Auch die vermeintlich eher lokale Health Care Branche ist international geworden. Zuerst natürlich für die Patientinnen und Patienten, die aus aller Welt in die Schweiz und in unsere hervorragenden Einrichtungen im Gesundheitswesen kommen, vielfach mit der ganzen Familie als Begleitung. Diagnostik, Akutbehandlung, Zweitmeinungen, aber auch alle Aktivitäten rund um das Thema «Wellbeing» erfordern eine schnelle und komfortable Verkehrsanbindung mit dem Flugzeug. All das generiert eine erhebliche Wertschöpfung für unser Land. Medizin lebt vom Austausch zwischen den Spezialistinnen und Spezialisten. Internationale Kongresse, Gastärztinnen und Gastärzte, die an den grossen Spitälern arbeiten, die Vernetzung mit der auch in der Schweiz prominent vertretenen MedTech- und Pharmabranche, all das macht einen «Medizinstandort» von Weltruhm aus - etwas, das der Region Zürich sicherlich sehr gut zu Gesicht steht.

Kongresse sind wegen der Corona-Pandemie in den letzten zwei Jahren reihenweise abgesagt worden. Werden sie wieder im gleichen Umfang stattfinden wie vor der Krise? Oder wird sich die Art und Weise, wie Kongresse durchgeführt werden, nachhaltig verändern?

Wissenschaft und Medizin leben von dem Austausch von Erfahrungen, der Interaktion, Hospitation etc. Einiges kann man ohne weiteres auch multimedial respektive online durchführen, hier haben wir viel gelernt in den letzten zwei Jahren.
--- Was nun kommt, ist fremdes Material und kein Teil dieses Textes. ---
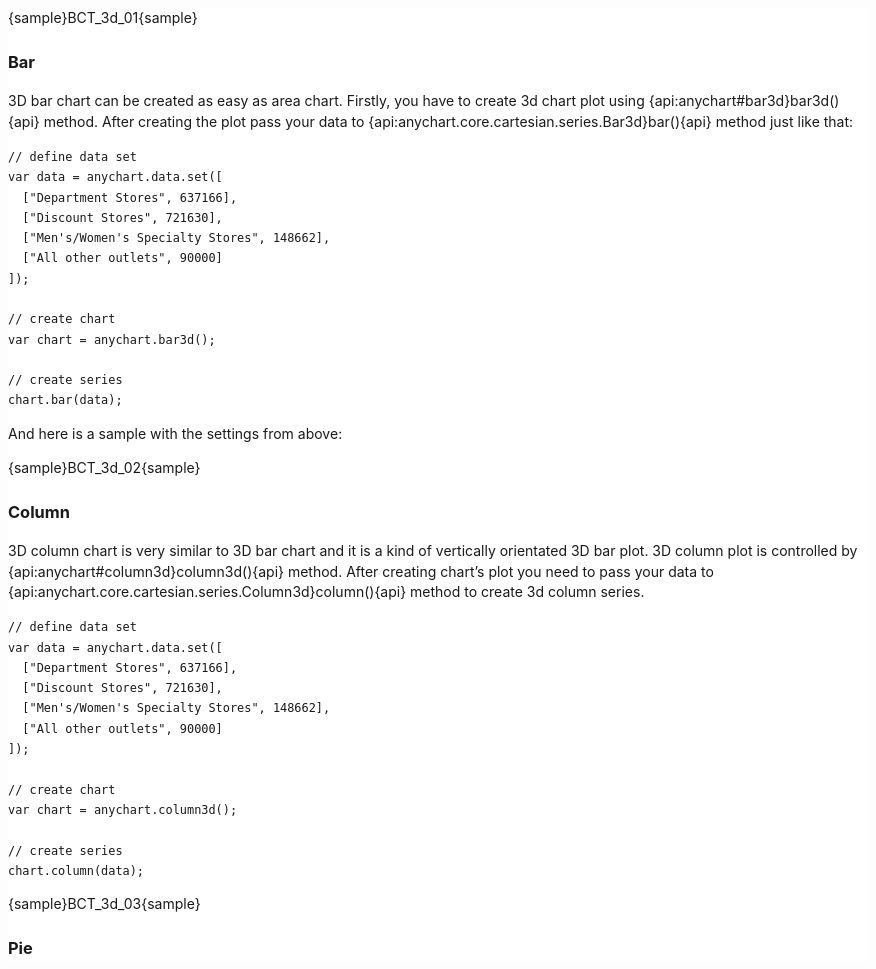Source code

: {sample}BCT\_3d\_01{sample}

<a name="bar_chart"></a>
### Bar

3D bar chart can be created as easy as area chart. Firstly, you have to create 3d chart plot using {api:anychart#bar3d}bar3d(){api} method. After creating the plot pass your data to {api:anychart.core.cartesian.series.Bar3d}bar(){api} method just like that:

```
// define data set
var data = anychart.data.set([
  ["Department Stores", 637166],
  ["Discount Stores", 721630],
  ["Men's/Women's Specialty Stores", 148662],
  ["All other outlets", 90000]
]);

// create chart
var chart = anychart.bar3d();

// create series
chart.bar(data);
```

And here is a sample with the settings from above:

{sample}BCT\_3d\_02{sample}

### Column

3D column chart is very similar to 3D bar chart and it is a kind of vertically orientated 3D bar plot. 3D column plot is controlled by {api:anychart#column3d}column3d(){api} method. After creating chart’s plot you need to pass your data to {api:anychart.core.cartesian.series.Column3d}column(){api} method to create 3d column series.

```
// define data set
var data = anychart.data.set([
  ["Department Stores", 637166],
  ["Discount Stores", 721630],
  ["Men's/Women's Specialty Stores", 148662],
  ["All other outlets", 90000]
]);

// create chart
var chart = anychart.column3d();

// create series
chart.column(data); 
```

{sample}BCT\_3d\_03{sample}

### Pie
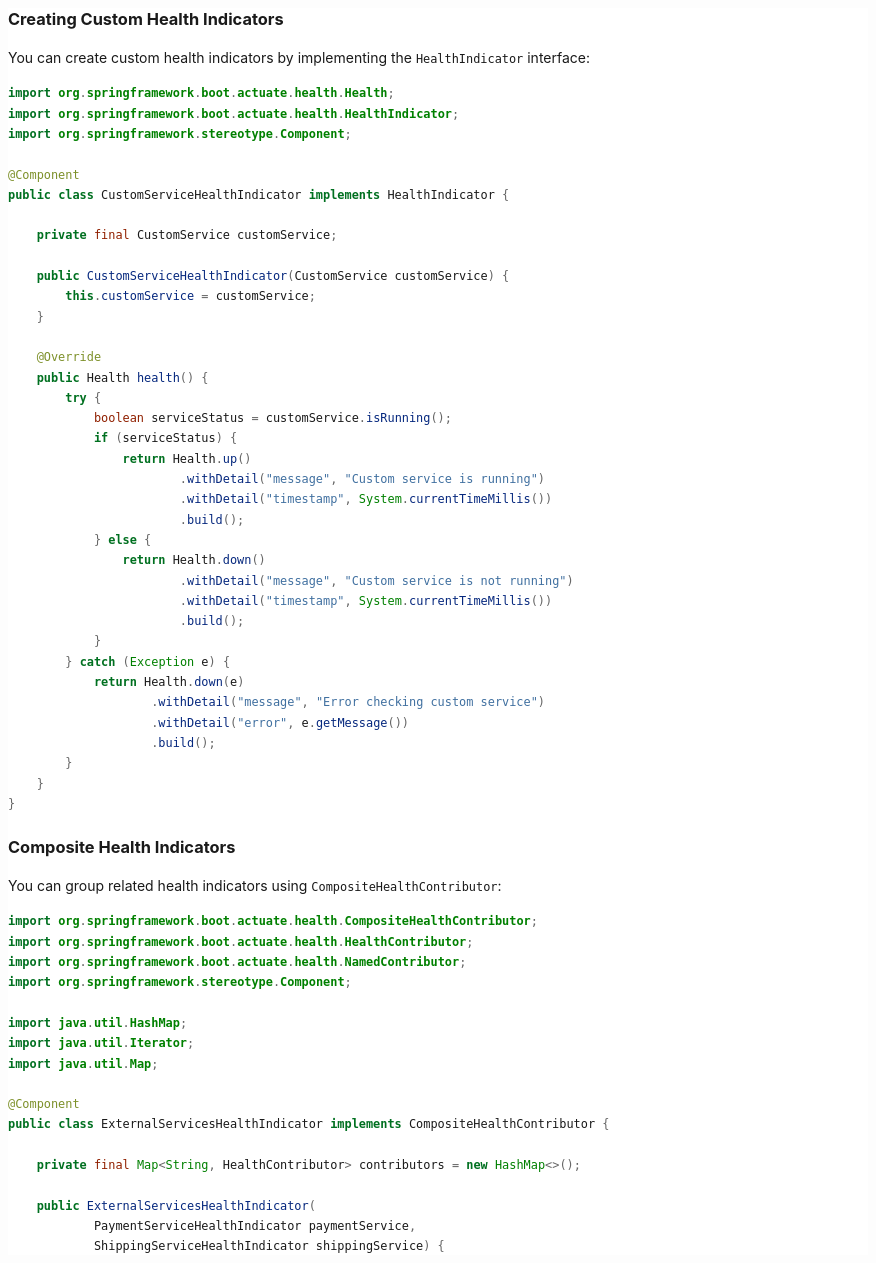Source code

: ### Creating Custom Health Indicators

You can create custom health indicators by implementing the `HealthIndicator` interface:

```java
import org.springframework.boot.actuate.health.Health;
import org.springframework.boot.actuate.health.HealthIndicator;
import org.springframework.stereotype.Component;

@Component
public class CustomServiceHealthIndicator implements HealthIndicator {

    private final CustomService customService;
    
    public CustomServiceHealthIndicator(CustomService customService) {
        this.customService = customService;
    }
    
    @Override
    public Health health() {
        try {
            boolean serviceStatus = customService.isRunning();
            if (serviceStatus) {
                return Health.up()
                        .withDetail("message", "Custom service is running")
                        .withDetail("timestamp", System.currentTimeMillis())
                        .build();
            } else {
                return Health.down()
                        .withDetail("message", "Custom service is not running")
                        .withDetail("timestamp", System.currentTimeMillis())
                        .build();
            }
        } catch (Exception e) {
            return Health.down(e)
                    .withDetail("message", "Error checking custom service")
                    .withDetail("error", e.getMessage())
                    .build();
        }
    }
}
```

### Composite Health Indicators

You can group related health indicators using `CompositeHealthContributor`:

```java
import org.springframework.boot.actuate.health.CompositeHealthContributor;
import org.springframework.boot.actuate.health.HealthContributor;
import org.springframework.boot.actuate.health.NamedContributor;
import org.springframework.stereotype.Component;

import java.util.HashMap;
import java.util.Iterator;
import java.util.Map;

@Component
public class ExternalServicesHealthIndicator implements CompositeHealthContributor {

    private final Map<String, HealthContributor> contributors = new HashMap<>();

    public ExternalServicesHealthIndicator(
            PaymentServiceHealthIndicator paymentService,
            ShippingServiceHealthIndicator shippingService) {
```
Trotzdem bin ich fest davon überzeugt, dass wir wieder (fast) zurück zum «status ante» kommen werden, vor allem auch, weil zu einer gesunden Zusammenarbeit eben auch persönliches Vertrauen, Nähe und ungefilterter Austausch untereinander gehören.

Sie haben auch keine Glaskugel, das ist uns bewusst. Dennoch die Frage: Welches Szenario ist bezüglich der Entwicklung von Covid-19 das Wahrscheinlichste? Worauf müssen wir uns einstellen?

Das Virus ist und bleibt hier. Je mehr Infektionen wir sehen, desto höher wird auch der Mutationsdruck. In welche Richtung sich das Virus entwickelt, sei tatsächlich der Glaskugel überlassen. Wir können alle nur hoffen, dass es nicht hinsichtlich der Infektiosität in Richtung Omikron weitergeht, aber mit einer Pathogenität wie bei Delta. Wir sind alle sicher gut beraten, uns und andere zu schützen, und uns mental, aber auch faktisch zumindest auf die Möglichkeit einer erneuten Eskalation mit allen uns bereits leidvoll bekannten Einschränkungen einzustellen.

Und eine persönliche Frage: Welche sind die wichtigsten Erkenntnisse, die Sie aus den zwei zurückliegenden Pandemie-Jahren mitnehmen?

Wir waren und sind in einer extrem privilegierten Situation, hatten uns gewöhnt daran, dass sich «die Welt von alleine dreht». Die Pandemie hat uns unsere Verletzlichkeit drastisch vor Augen geführt, die Abhängigkeit von der «Mutter Natur» in so vielen Dimensionen. Hoffentlich haben wir als soziales System daraus gelernt und die richtigen Schlüsse gezogen. Wir haben aber auch gelernt, wie anpassungsfähig wir Menschen individuell und als Gesellschaft sind, ein Talent, welches uns im «Normalbetrieb» gar nicht mehr bewusst war. Insofern hat eine Krise, wie so oft berufen, immer auch positive Aspekte.